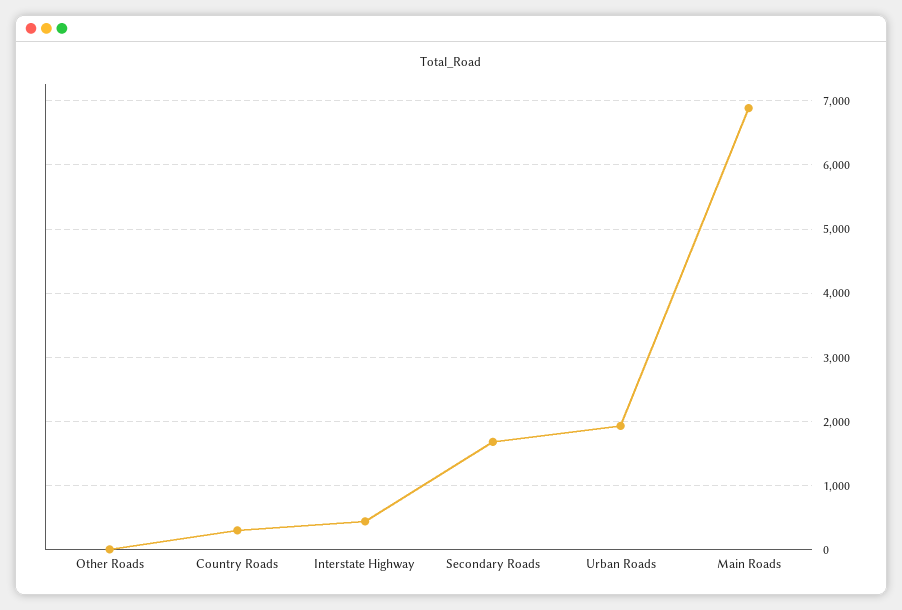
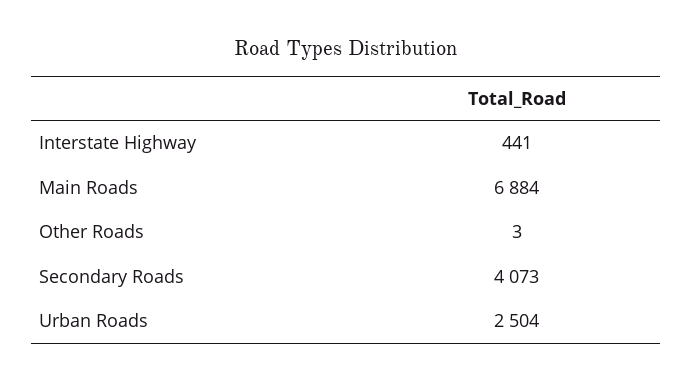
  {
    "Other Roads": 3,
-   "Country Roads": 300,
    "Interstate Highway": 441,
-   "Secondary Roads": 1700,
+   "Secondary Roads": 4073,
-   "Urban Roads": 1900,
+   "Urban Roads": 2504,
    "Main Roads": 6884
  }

-------

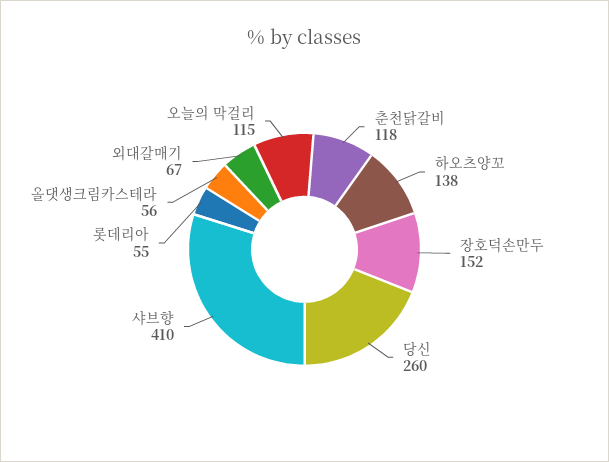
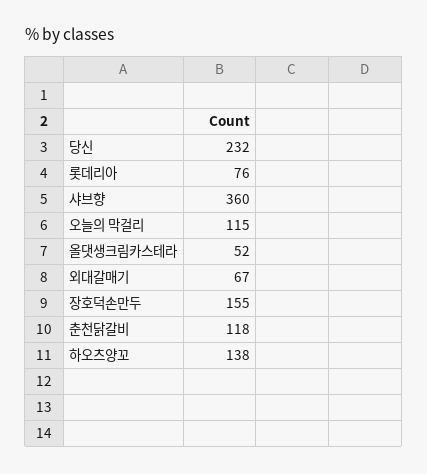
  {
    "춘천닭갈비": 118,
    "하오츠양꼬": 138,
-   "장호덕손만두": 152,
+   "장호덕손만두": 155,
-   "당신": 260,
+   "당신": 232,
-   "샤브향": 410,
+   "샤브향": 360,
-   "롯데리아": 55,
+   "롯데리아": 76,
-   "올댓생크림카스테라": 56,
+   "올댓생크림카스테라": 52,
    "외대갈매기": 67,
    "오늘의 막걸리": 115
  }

-------

▶ [Required action]
Lines of the listing that include the string "Roads" are to be counted; state that count alone.

▶ [Answer space]
7